▶ **Your task**
Where in the data below does the word "please" appear? Copy each line that holds it.

▶ **Dataset records**
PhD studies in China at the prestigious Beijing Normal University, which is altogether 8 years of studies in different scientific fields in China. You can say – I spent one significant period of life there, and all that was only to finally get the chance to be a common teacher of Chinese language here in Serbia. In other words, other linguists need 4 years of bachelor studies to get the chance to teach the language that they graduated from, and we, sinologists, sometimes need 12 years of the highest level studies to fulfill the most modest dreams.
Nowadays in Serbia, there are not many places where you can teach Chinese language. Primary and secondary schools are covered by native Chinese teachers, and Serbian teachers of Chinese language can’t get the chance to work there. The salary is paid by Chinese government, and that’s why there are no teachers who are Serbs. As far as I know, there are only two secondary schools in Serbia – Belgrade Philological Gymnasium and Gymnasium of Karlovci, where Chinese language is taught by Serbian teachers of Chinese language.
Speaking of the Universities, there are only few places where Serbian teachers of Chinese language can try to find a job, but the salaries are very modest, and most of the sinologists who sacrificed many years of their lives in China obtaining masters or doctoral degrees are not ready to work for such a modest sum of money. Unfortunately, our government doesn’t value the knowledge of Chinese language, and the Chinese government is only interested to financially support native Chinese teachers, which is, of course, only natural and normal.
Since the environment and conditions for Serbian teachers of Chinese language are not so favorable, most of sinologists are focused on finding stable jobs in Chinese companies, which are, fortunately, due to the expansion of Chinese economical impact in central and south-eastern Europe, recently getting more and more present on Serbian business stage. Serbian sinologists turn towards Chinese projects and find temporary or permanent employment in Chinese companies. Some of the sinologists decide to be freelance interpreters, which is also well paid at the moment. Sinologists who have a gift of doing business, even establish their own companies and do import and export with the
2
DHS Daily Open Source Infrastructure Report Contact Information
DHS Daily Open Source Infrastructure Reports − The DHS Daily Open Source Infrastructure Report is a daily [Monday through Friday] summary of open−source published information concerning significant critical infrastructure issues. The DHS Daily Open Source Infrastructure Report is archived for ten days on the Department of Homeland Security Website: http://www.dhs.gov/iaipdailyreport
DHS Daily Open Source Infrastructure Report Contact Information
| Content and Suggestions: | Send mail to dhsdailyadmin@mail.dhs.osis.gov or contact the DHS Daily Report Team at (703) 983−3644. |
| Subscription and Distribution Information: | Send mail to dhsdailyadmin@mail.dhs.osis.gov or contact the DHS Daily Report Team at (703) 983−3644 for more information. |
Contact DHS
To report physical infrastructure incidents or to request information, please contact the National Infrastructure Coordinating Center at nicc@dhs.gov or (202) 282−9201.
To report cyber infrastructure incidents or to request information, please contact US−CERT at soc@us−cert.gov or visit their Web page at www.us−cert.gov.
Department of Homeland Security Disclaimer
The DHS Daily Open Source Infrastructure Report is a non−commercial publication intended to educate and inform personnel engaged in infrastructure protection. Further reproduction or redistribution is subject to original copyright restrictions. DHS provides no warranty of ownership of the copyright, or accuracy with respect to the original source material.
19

▶ **Written solution**
To report physical infrastructure incidents or to request information, please contact the National Infrastructure Coordinating Center at nicc@dhs.gov or (202) 282−9201.
To report cyber infrastructure incidents or to request information, please contact US−CERT at soc@us−cert.gov or visit their Web page at www.us−cert.gov.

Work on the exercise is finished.